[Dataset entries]
※
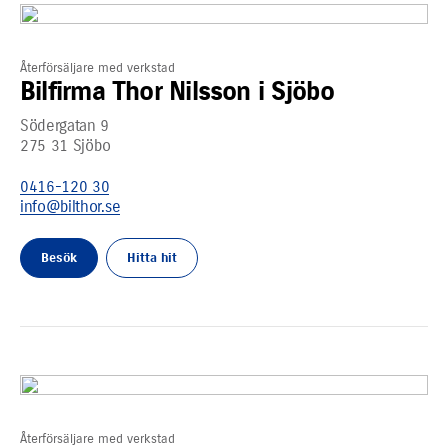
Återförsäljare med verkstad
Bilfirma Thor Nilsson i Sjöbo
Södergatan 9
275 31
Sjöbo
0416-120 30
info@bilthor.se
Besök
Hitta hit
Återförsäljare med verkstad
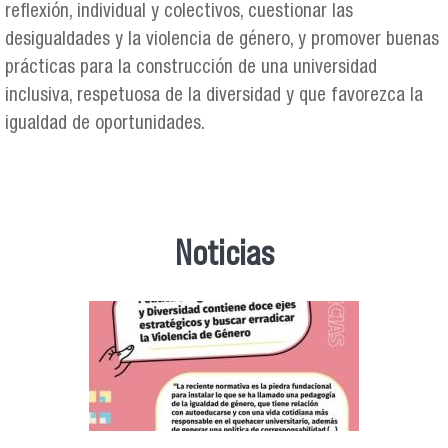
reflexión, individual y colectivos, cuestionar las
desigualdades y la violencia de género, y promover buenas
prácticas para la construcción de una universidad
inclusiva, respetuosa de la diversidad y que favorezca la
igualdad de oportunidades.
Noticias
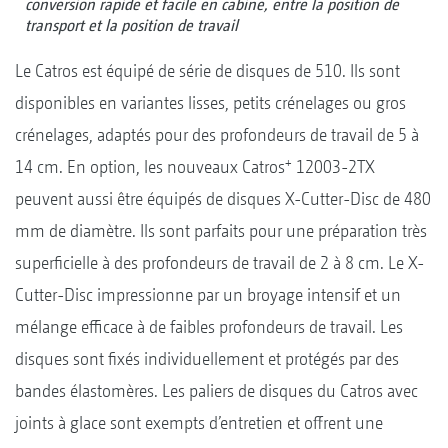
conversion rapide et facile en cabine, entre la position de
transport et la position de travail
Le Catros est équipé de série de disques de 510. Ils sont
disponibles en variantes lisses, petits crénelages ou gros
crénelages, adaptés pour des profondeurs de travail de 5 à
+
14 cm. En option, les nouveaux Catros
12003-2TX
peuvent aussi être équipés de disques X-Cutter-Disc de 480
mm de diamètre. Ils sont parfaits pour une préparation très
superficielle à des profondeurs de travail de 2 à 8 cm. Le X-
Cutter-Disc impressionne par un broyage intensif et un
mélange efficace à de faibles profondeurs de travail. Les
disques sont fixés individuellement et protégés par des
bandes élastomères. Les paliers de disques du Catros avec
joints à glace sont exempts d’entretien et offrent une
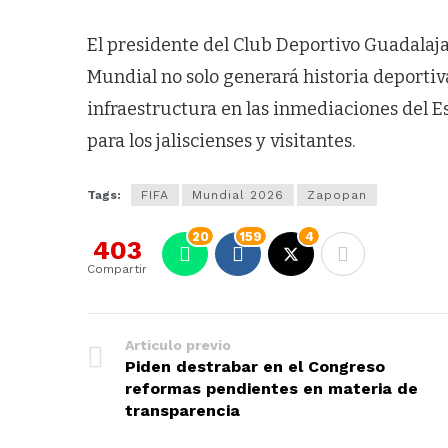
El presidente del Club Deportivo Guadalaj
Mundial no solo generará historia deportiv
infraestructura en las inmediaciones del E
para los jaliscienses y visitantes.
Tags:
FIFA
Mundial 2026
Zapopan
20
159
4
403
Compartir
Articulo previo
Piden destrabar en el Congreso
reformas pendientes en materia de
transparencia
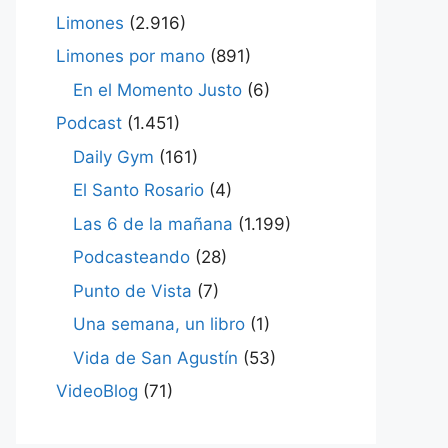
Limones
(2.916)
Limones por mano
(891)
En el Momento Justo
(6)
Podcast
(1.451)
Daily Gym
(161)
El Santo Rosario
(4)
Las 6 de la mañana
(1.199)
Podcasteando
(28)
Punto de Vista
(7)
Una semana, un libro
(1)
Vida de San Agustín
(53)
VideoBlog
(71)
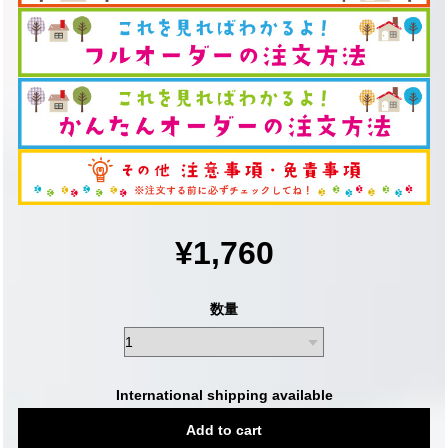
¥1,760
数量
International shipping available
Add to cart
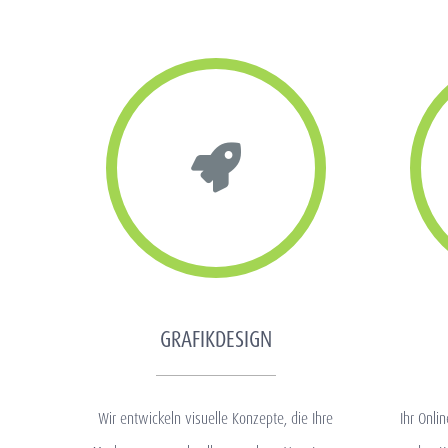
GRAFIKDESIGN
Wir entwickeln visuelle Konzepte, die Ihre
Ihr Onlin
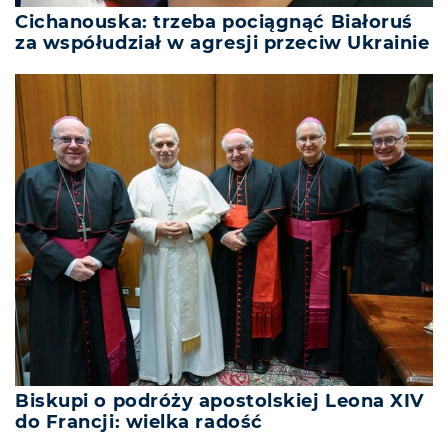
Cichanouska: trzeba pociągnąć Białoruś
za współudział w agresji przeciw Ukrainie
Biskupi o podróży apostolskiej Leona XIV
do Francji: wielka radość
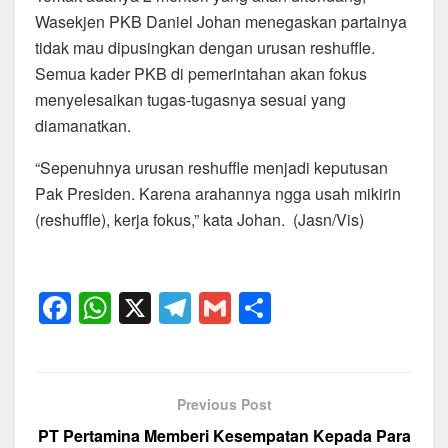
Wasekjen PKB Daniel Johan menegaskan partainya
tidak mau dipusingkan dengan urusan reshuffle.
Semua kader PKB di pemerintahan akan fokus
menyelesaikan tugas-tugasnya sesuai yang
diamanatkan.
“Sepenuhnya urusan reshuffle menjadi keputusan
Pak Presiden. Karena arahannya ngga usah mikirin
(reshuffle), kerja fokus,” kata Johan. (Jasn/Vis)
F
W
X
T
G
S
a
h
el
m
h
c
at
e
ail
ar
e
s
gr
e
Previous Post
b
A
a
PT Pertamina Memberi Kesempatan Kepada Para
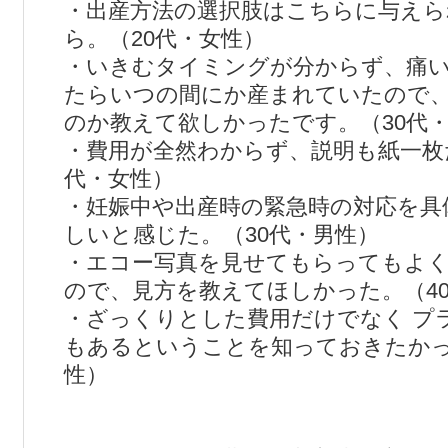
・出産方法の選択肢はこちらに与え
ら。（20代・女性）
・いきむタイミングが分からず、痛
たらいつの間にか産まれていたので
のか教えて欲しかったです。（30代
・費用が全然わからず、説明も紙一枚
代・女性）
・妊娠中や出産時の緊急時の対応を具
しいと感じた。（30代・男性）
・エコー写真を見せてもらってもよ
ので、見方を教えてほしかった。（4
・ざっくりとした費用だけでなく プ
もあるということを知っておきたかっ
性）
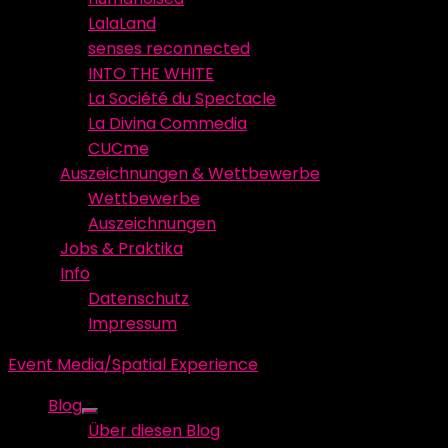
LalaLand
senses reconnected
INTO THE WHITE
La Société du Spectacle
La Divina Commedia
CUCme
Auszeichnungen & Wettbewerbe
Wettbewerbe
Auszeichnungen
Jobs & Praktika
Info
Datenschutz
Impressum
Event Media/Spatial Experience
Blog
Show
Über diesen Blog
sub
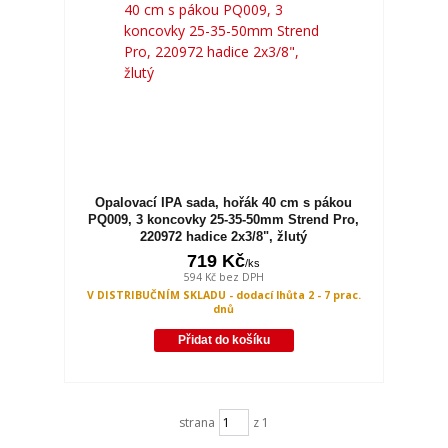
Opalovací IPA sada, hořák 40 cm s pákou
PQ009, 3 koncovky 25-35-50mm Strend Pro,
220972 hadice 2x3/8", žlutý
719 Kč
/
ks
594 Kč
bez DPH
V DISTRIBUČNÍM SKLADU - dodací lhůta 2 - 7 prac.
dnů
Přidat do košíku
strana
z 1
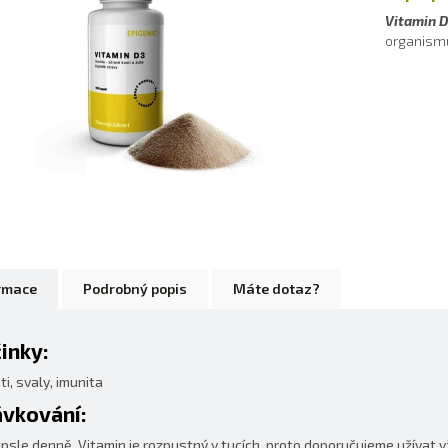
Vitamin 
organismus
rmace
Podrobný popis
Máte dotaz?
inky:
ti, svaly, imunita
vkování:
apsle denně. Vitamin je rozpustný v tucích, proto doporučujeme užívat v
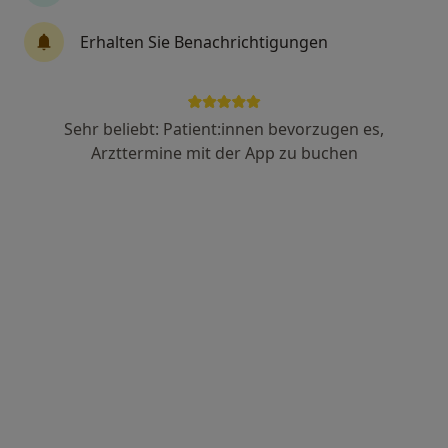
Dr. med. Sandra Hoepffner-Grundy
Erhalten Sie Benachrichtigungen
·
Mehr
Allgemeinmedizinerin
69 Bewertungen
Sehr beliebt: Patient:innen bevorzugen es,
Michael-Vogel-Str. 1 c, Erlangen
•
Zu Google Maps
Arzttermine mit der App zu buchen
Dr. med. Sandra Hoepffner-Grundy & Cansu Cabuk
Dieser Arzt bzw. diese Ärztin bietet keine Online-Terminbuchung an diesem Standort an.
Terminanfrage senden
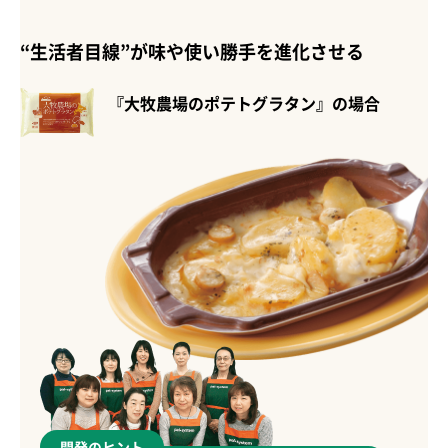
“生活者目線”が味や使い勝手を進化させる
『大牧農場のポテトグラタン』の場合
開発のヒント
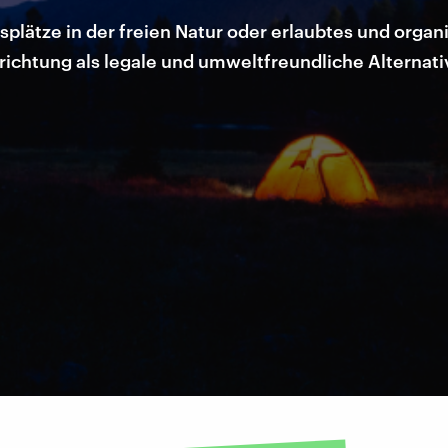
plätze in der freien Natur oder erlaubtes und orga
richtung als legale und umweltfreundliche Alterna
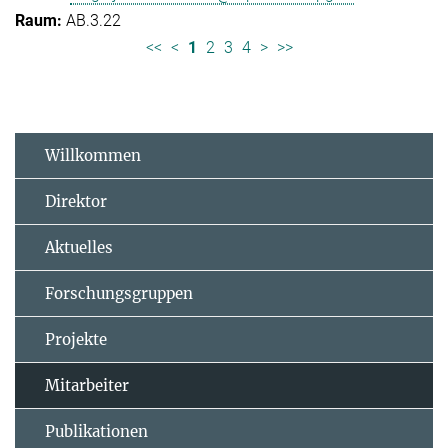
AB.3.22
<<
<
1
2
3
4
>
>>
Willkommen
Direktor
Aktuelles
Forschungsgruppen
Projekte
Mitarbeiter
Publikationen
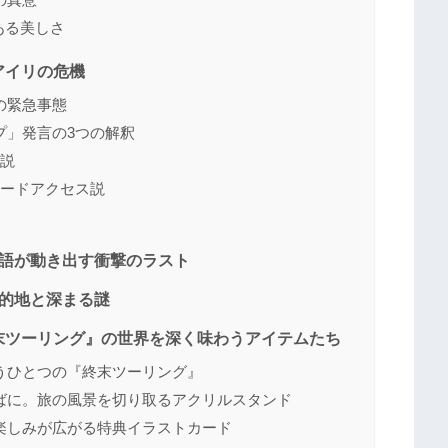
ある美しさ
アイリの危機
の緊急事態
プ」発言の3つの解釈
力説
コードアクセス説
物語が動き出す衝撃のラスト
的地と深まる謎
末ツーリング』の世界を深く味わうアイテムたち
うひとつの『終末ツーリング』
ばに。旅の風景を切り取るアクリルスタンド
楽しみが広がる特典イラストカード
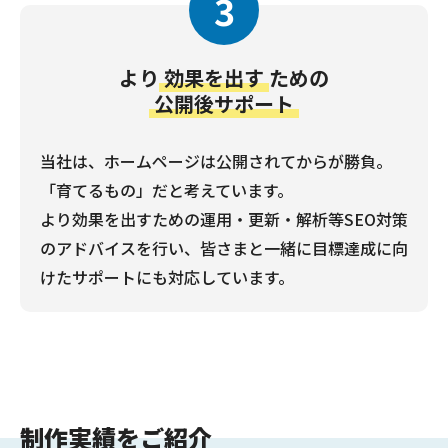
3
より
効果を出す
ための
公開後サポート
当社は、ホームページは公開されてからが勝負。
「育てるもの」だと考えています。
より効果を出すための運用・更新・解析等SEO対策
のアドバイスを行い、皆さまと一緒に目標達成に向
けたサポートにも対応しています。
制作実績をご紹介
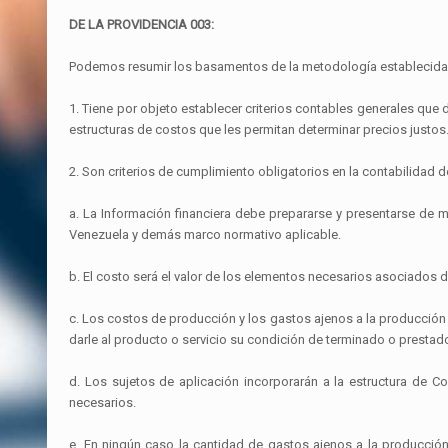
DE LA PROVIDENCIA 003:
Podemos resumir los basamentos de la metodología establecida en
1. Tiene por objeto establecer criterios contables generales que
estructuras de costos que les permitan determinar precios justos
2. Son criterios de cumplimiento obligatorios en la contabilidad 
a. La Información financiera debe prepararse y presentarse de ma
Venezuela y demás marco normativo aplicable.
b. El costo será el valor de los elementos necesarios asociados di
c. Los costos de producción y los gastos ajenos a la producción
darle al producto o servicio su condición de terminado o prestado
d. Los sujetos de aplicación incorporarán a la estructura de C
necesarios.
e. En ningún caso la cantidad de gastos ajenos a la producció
※
→ Your objective
From the records above, count the lines in which the string "Catros" is found, and answer with the number alone.

→ Expected answer
3